2
Yet Felix could not quite understand the turn of affairs which followed the brief and dynamic intrusion of Rose-Ann’s father into their domestic life. Rose-Ann had changed. The most obvious manifestation of that change was the complete abandonment of all her social plans.
She had intended to give a number of parties to her “bourgeois friends” that spring; but they were never given; and when Felix asked why, she only shook her head and said,
“You know you don’t like parties, Felix.”

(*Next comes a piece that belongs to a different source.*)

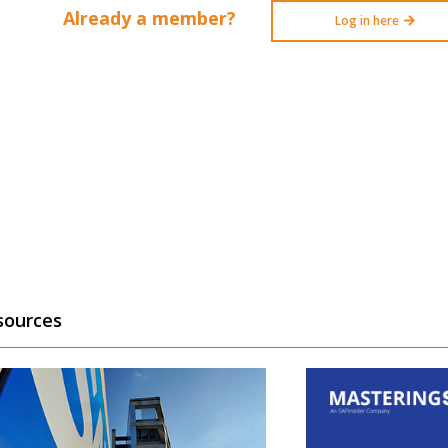
Already a member?
Log in here
sources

Felix was quite aware that he did not like parties. But he had definitely assessed that dislike as a species of cowardice, which he must get over. Just because he did not like parties was the very reason why he should try to learn to like them. Other people liked parties; and he wanted to become as other people are. He had surrendered himself to Rose-Ann’s guidance. He trusted her as a mentor. He had worn evening clothes, learned to carve and serve a roast of beef, talked desperately about nothing to people whose names he could not remember, because she wanted him to. He had braced himself to endure the worst that the social life had to offer; he would do whatever she demanded. And now suddenly she had ceased to demand anything! There was a tremendous relief in this relaxation; but it left him puzzled and brooding.
“I understood,” he said to her hesitatingly one day, “that you had undertaken to civilize me. Have you given up the task as hopeless?”
“But I don’t want to civilize you, Felix!” she protested.
“I thought you did want to,” he said.
“I’m sorry you thought that,” she said.
“Then what,” he insisted, “do you want me to be, if not civilized?”